Turbulent flows are not uniformly multifractal

TL;DR

This paper adapts the multifractal formalism to analyze the spatial distribution of multifractality in turbulent flows, revealing that most regions are nearly mono-fractal with isolated multifractal islands, and explores implications for understanding singularities and intermittency.

Contribution

It introduces a local adaptation of the multifractal formalism to map spatial variations of multifractality in turbulence, including non-intermittent flows, offering new insights into flow singularities.

Findings

Most flow regions are near mono-fractal.

Islands of multifractality correspond to singular structures.

The measure of multifractality varies logarithmically with local energy dissipation.

Abstract

The Frisch-Parisi multifractal formalism remains the most compelling rationalisation for anomalous scaling in fully developed turbulence. We now show that this formalism can be adapted locally to reveal the spatial distribution of generalized dimensions and of how multifractal the energy dissipation field is. In particular, we show that most regions of the flow are close to being mono-fractal and these are interspersed with islands of multifractality corresponding to the most singular structures in the flow.
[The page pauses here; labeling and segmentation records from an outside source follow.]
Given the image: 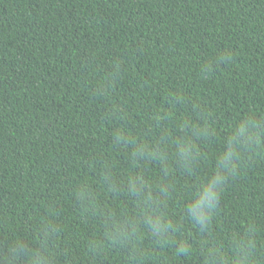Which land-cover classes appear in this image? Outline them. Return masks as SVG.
I'll return each instance as SVG.
<instances>
[{
	"label": "trees",
	"instance_id": "obj_1",
	"mask_svg": "<svg viewBox=\"0 0 264 264\" xmlns=\"http://www.w3.org/2000/svg\"><path fill=\"white\" fill-rule=\"evenodd\" d=\"M0 264H264V0H0Z\"/></svg>",
	"mask_w": 264,
	"mask_h": 264
}]
</instances>
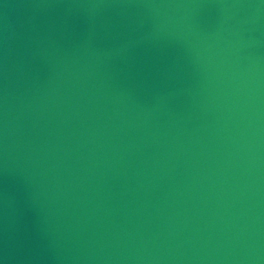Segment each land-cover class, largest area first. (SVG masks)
Masks as SVG:
<instances>
[{"label":"water","instance_id":"water-1","mask_svg":"<svg viewBox=\"0 0 264 264\" xmlns=\"http://www.w3.org/2000/svg\"><path fill=\"white\" fill-rule=\"evenodd\" d=\"M0 264H264V0H0Z\"/></svg>","mask_w":264,"mask_h":264}]
</instances>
By defining a suitable measure $\Phi ({\bf x})$ of the spatial variation of multifractality, we show that this grows logarithmically with the extent to which the energy dissipation varies locally around ${\bf x}$. These results suggest ways to understand how singularities could arise in disparate regions of a flow and provides new directions in understanding anomalous dissipation and intermittency. We then employ the same technique to a non-intermittent, model turbulent flow to check the robustness of our conclusions.